------ Record set

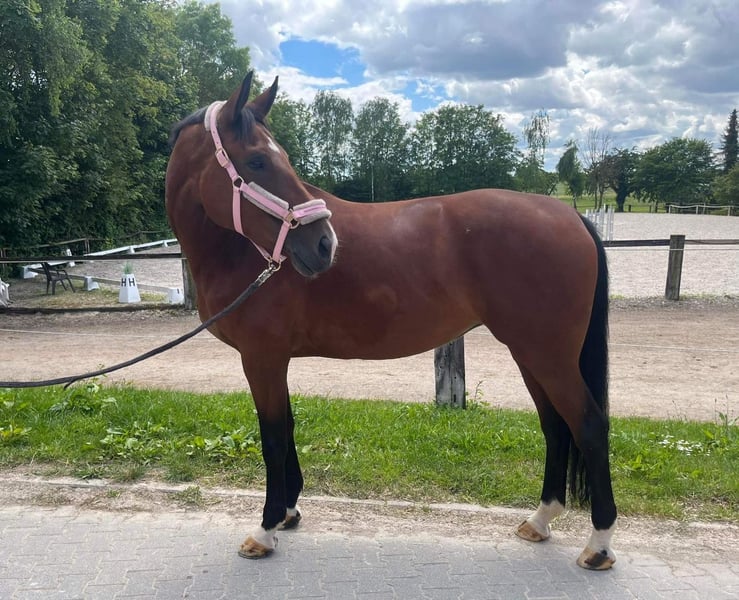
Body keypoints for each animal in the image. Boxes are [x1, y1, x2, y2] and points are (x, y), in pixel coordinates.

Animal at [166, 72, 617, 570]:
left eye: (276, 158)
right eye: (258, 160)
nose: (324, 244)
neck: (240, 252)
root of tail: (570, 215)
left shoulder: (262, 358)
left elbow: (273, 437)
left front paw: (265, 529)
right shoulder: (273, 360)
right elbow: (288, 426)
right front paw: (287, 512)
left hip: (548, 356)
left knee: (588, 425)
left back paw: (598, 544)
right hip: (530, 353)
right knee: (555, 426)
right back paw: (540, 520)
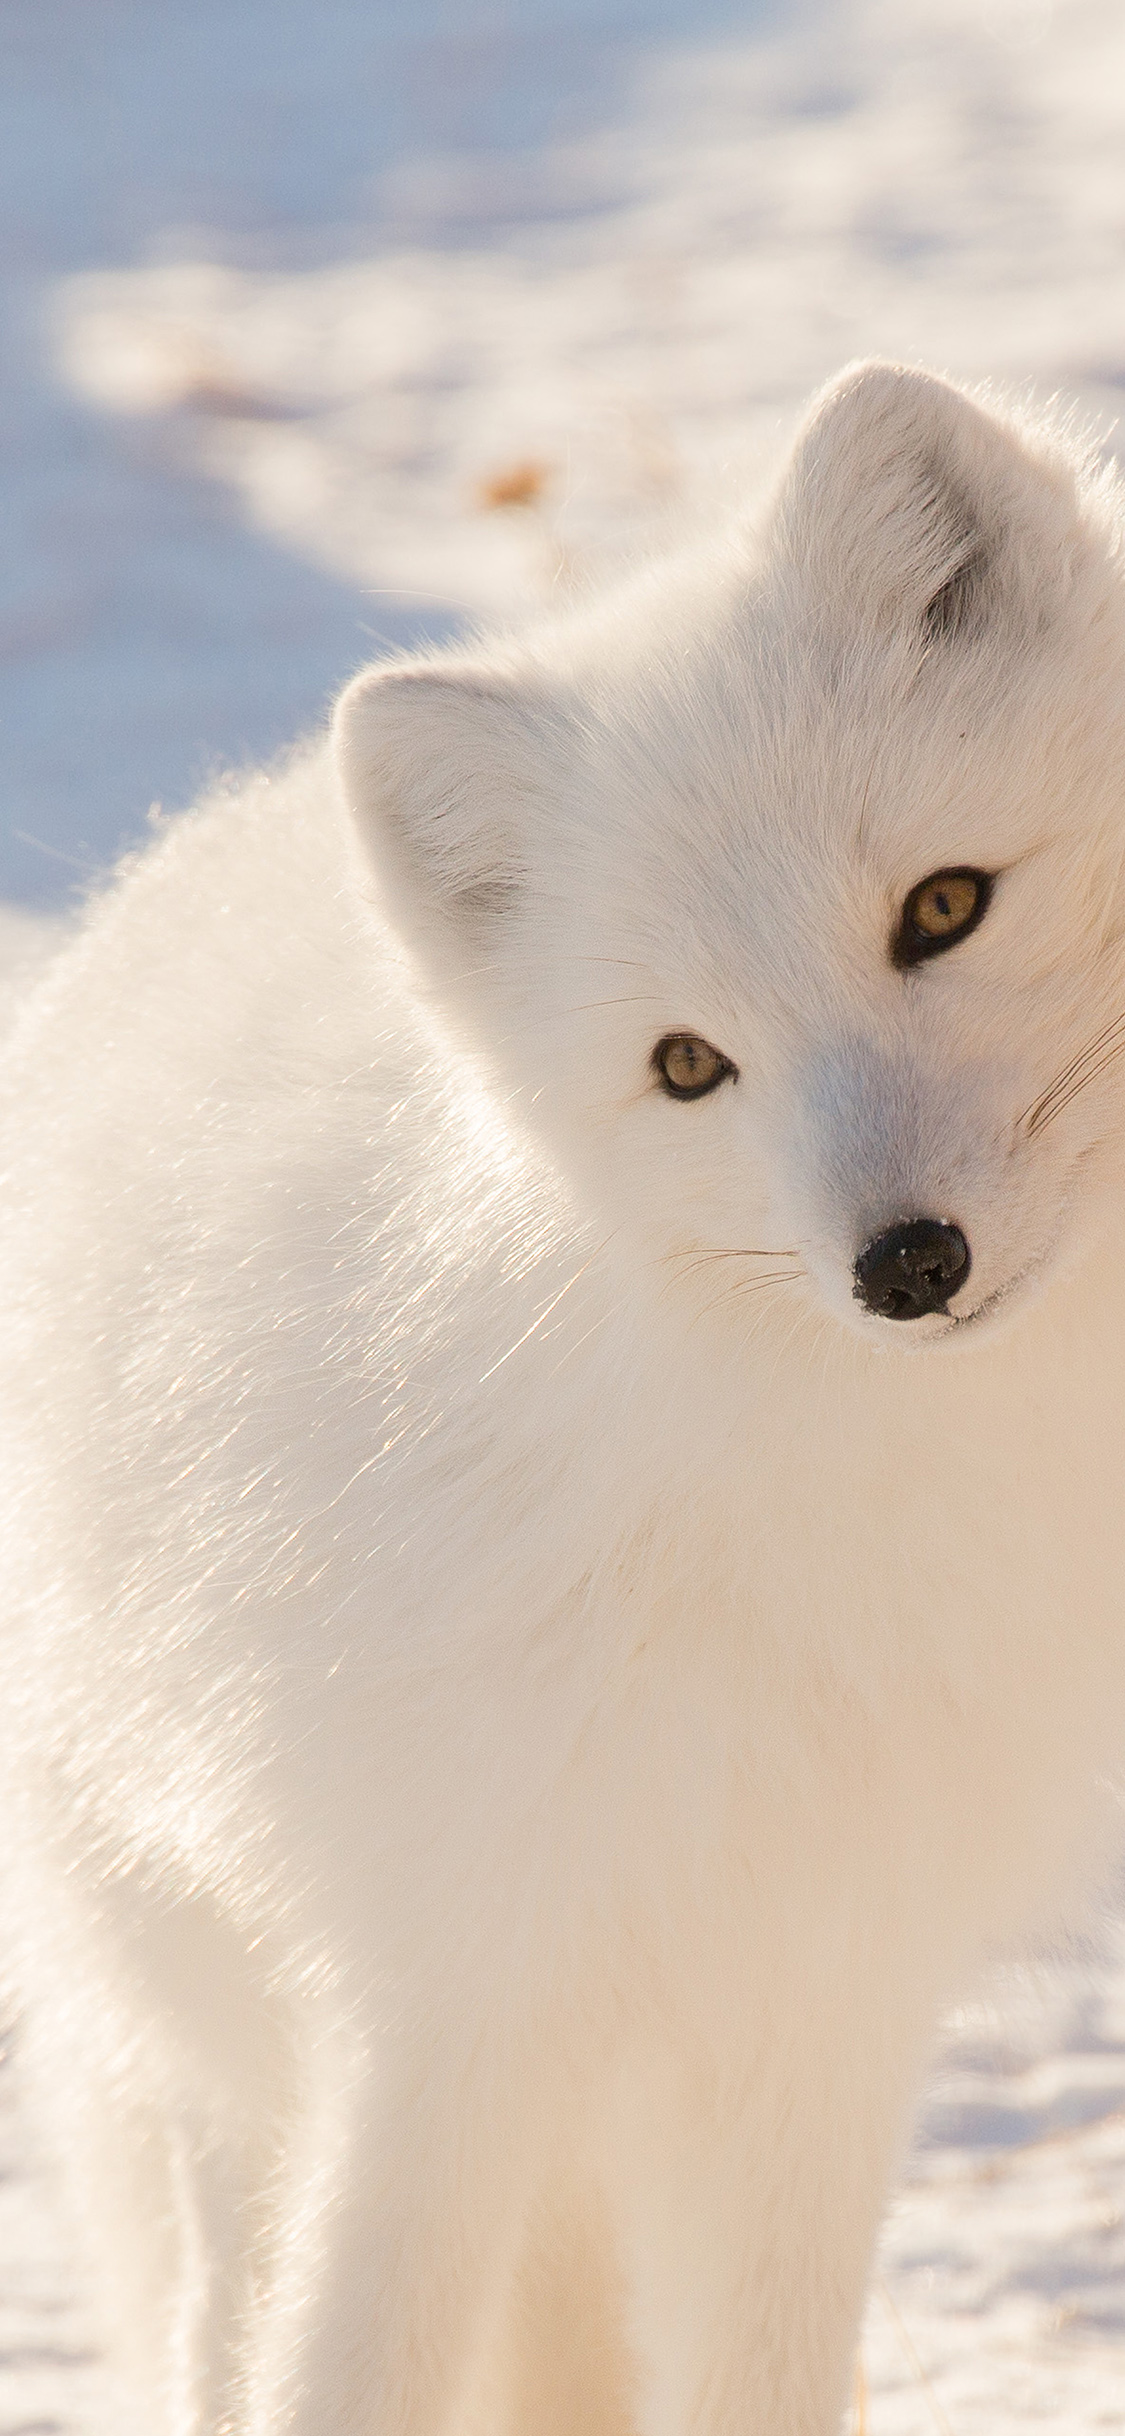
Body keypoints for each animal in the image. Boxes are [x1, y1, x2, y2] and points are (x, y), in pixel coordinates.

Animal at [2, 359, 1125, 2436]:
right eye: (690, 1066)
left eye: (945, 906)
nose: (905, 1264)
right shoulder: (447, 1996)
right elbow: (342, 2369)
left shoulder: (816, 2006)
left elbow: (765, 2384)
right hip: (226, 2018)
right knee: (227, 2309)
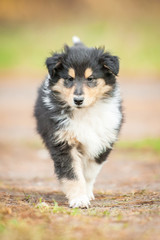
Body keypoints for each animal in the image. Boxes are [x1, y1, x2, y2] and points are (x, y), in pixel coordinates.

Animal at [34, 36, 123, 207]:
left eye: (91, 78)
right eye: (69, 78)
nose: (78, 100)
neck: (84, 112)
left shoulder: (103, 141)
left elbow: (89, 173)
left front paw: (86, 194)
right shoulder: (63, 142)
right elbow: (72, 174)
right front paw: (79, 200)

------------

### [Task item]
Pictures do not go in the copy; print every entry exactly as it stands.

### [Task response]
Body keypoints for each animal in the image. Boxes are [x1, y1, x2, y2] and points are (x, y), in pixel coordinates.

Animal at [166, 72, 617, 570]:
left eye: (276, 158)
right eye: (258, 160)
nose: (324, 244)
neck: (240, 252)
root of tail: (570, 215)
left shoulder: (262, 358)
left elbow: (273, 437)
left front paw: (265, 529)
right shoulder: (273, 360)
right elbow: (288, 426)
right front paw: (287, 512)
left hip: (548, 356)
left knee: (588, 425)
left back paw: (598, 544)
right hip: (530, 353)
right knee: (555, 426)
right back paw: (540, 520)
Body keypoints for each animal in the image. Boxes are [x1, y1, x2, y2] and points are (x, y), in pixel coordinates.

Animal at [2, 359, 1125, 2436]:
right eye: (690, 1066)
left eye: (945, 906)
nose: (905, 1264)
right shoulder: (447, 1996)
right elbow: (342, 2369)
left shoulder: (816, 2006)
left elbow: (765, 2384)
right hip: (226, 2018)
right knee: (227, 2309)
Body keypoints for each animal in the image. Boxes are [x1, y1, x2, y2] and points are (x, y), in pixel coordinates.

Animal at [34, 36, 123, 207]:
left eye: (91, 78)
right eye: (69, 78)
nose: (78, 100)
neck: (84, 112)
left shoulder: (103, 141)
left elbow: (89, 173)
left front paw: (86, 194)
right shoulder: (63, 142)
right elbow: (72, 174)
right front paw: (79, 200)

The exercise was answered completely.